The two girls stand, smiling. Clad in their traditional green uniforms, their arms are full with boxes of Thin Mints and other assorted cookies.
The message of these two Girl Scouts on a billboard hacking their sweet treats? Simple — resistance is futile.
But don’t discount these tribes of capitalistic kids as only being interested in singing “Kumbaya” and making sit-upons. The Girl Scouts of America have launched an ad campaign highlighting the importance of keeping younger women interested in science and technology.
Perhaps you’ve seen the ads for “Girls Go Tech,” one of which features a young girl asking her father why the sky is blue. He replies with the sweet, but uninformative response — “To match your pretty eyes.”
She isn’t fazed and replies with the technical answer, that nitrogen and other elements are deflected by light, thus creating the color blue. She tells him her mother taught her this.
A bit overexaggerated, but smart. As the National Science Foundation reports that while women make up 46 percent of the workplace but only 25 percent of the technology workforce and 10 percent of those top jobs, it’s time someone worked to pique girls’ interests while they’re young.
Scouting presents girls with a nonthreatening way to learn about technology and science. Oftentimes classrooms are hostile places for women because professors or teachers inherently show preference to men. Informal social groups such as scouting allow girls to meet with their classmates and peers outside of a structured school setting. Most Scout leaders are female, thus presenting positive same-sex rolemodels for young girls.
By integrating technology into this laid-back environment, girls learn it is not only necessary for success, but also fun to use. They can take these scouting lessons back to the classroom with increased confidence, making female students a more active part of the learning process.
To be fair, attitudes to women in science have improved. Biology and chemistry are no longer seen as “boys only” clubs. But without encouraging girls to seek out technology and science, we passively allow them to be complacent to the issue.

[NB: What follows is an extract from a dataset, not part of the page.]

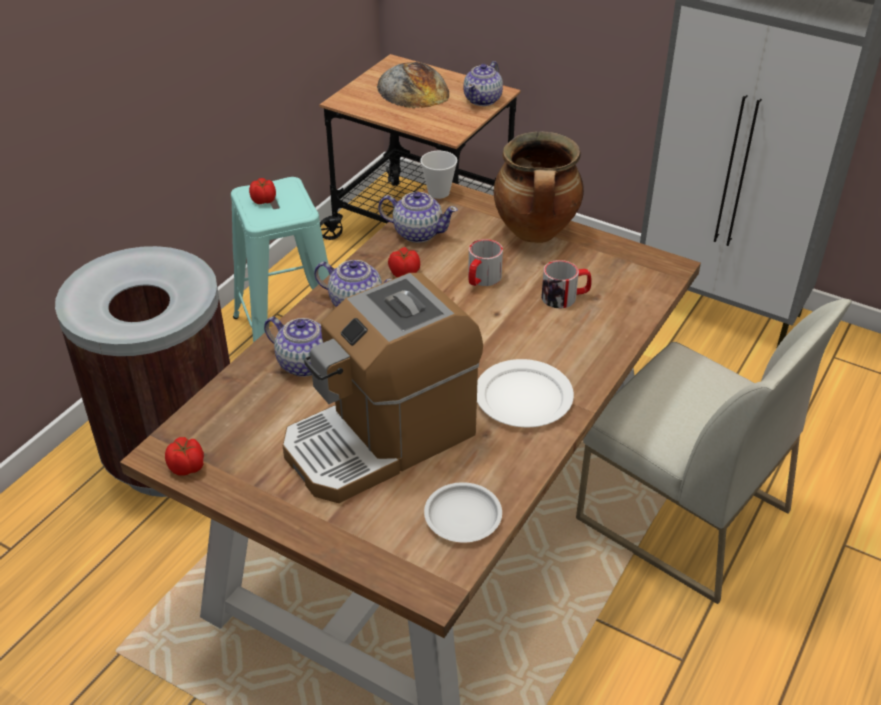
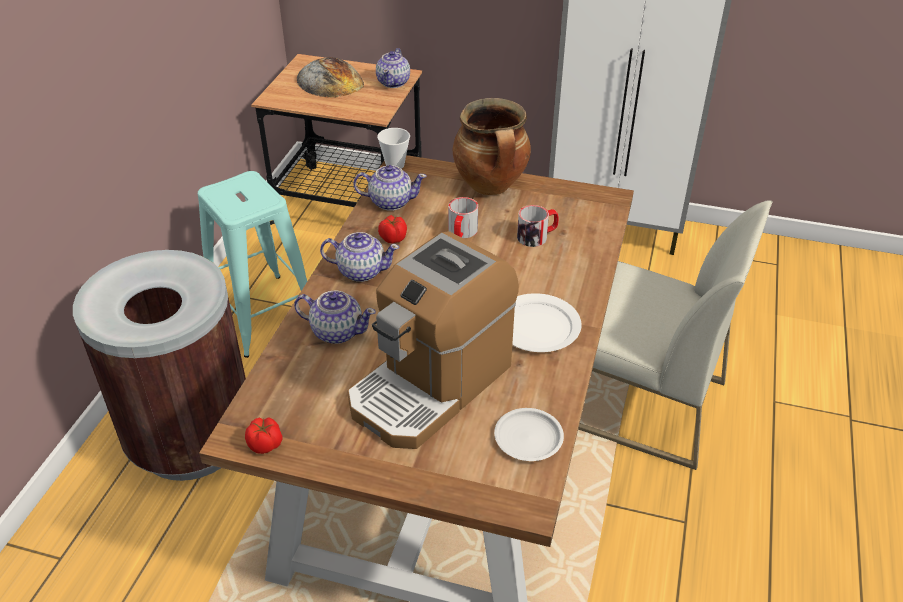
camera: 15 degrees left, 0 degrees up
tomato [249,178,276,204] -> none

How can you encourage the young girls in your life to be more tech and science-savvy? Help them set up e-mail accounts to converse with their friends. Take them to museums. Help them research homework on the Internet and in digital databases. Bring them to work or school with you to show them technology used in everyday life. Find out what technology is used to cook and distribute those infamous cookies.
The possibilities are endless, yet simple. If you seriously want to affect young girls’ impressions of technology, do it little by little everyday.
So don’t just buy cookies from your neighborhood Girl Scout, engage her in conversation about how she used technology today. Little by little, we can show young females that resistance to technology, as well as yummy cookies, is futile.